My hands blanked out how to do it and
I have done it a hundred hundred times
I got a fright.
I walked around the house for a bit
but it didn’t come back. I sat.
Learning how not to know something.
I still knew what a selvedge looks like.
And I still knew wool.
I put two and two together.
And worked it out.
Yes, it was late. I was tired.

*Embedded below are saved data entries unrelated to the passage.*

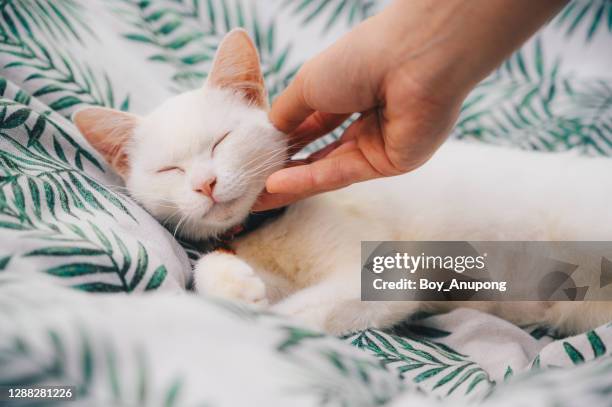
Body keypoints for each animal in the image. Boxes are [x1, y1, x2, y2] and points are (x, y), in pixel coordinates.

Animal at [73, 28, 612, 334]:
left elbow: (308, 311)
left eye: (221, 141)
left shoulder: (382, 276)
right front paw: (231, 285)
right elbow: (218, 274)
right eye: (170, 170)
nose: (204, 183)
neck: (267, 230)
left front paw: (261, 324)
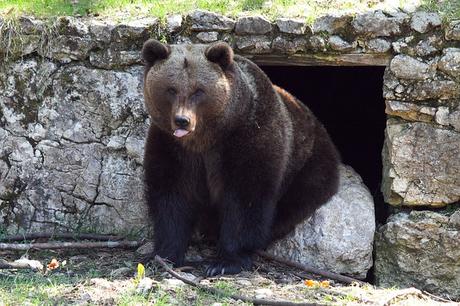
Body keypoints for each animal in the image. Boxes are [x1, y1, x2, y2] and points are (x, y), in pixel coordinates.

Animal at [142, 39, 340, 276]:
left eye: (199, 91)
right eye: (171, 89)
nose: (182, 120)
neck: (207, 139)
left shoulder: (249, 136)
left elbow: (245, 197)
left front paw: (224, 262)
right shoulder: (171, 146)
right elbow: (171, 195)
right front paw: (163, 255)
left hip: (309, 163)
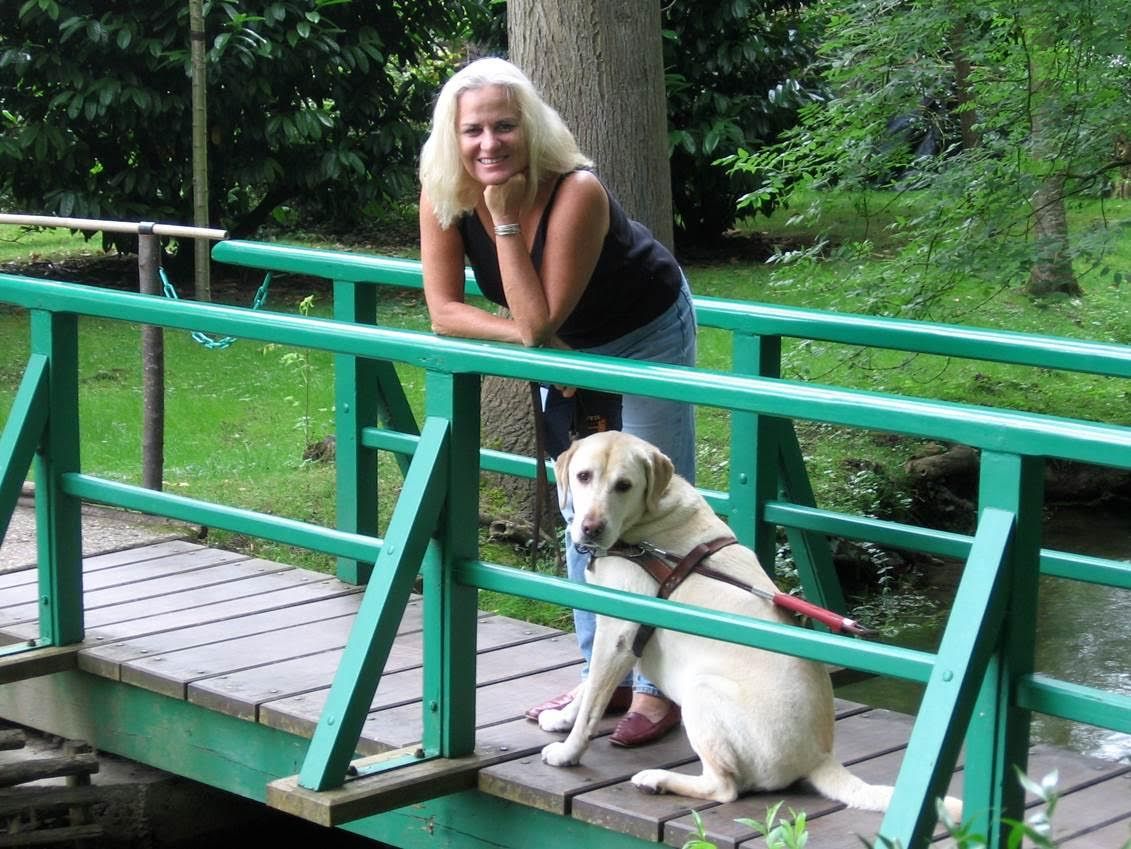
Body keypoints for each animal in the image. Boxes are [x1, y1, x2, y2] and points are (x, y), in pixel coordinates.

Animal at [533, 431, 959, 818]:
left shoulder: (619, 632)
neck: (645, 528)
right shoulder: (610, 631)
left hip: (701, 690)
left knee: (725, 788)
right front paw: (562, 719)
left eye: (624, 485)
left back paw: (657, 779)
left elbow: (593, 702)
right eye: (583, 476)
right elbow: (588, 689)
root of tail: (819, 756)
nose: (590, 528)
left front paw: (569, 752)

But
casting off had slipped away from me.
Somewhere in the city
I lost the knitting
the sentimental wool
I had unpicked to reknit.
The colour scheme was alarming
but that was what my mother chose
when she was still capable of crochet
so I held my peace and flew her colours.
I had been warned of an imminent loss
the knowledge of loss had thrummed by
so I kept checking I had everything
one hand delving in my shoulderbag.
And more than the knitting is the pillowcase
made by my husband’s mother, now deceased,
she had run it up from a summery cotton frock
with two ties at the top to keep the knitting safe.
My hands know the scarf in progress intimately
I was working away at the royal blue stripe
plain and plain and plain and plain again and turn
the yarn between my fingers running like smoke.
As I rose to leave my train at Upwey Station
a thud of portent hit me – something missing –
my soft bundle pierced by two sharp needles.
And my hands, now, disconsolate as ghosts.